**Problem to work on:** Report only the number of lines below in which the string "hướng" appears.

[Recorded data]
........

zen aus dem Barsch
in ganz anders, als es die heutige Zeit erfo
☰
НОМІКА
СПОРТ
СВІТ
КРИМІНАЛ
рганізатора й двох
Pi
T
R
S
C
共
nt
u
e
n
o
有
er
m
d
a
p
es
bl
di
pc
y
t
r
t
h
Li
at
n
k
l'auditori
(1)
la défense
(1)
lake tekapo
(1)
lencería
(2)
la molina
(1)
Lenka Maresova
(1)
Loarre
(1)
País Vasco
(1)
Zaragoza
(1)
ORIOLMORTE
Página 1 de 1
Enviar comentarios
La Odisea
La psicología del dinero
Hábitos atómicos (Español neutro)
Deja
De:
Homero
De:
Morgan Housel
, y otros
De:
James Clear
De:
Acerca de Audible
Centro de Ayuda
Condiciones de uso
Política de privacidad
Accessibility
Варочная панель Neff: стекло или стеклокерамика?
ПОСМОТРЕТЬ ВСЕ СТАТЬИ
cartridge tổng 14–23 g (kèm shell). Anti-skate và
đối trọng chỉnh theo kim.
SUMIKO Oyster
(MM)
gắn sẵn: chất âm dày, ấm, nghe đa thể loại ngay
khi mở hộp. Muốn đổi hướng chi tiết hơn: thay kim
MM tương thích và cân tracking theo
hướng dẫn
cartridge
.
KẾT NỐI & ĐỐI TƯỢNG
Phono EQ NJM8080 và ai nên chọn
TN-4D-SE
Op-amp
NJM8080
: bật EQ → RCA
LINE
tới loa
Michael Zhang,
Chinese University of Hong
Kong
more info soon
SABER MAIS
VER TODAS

........

**Solution to the exercise:** 2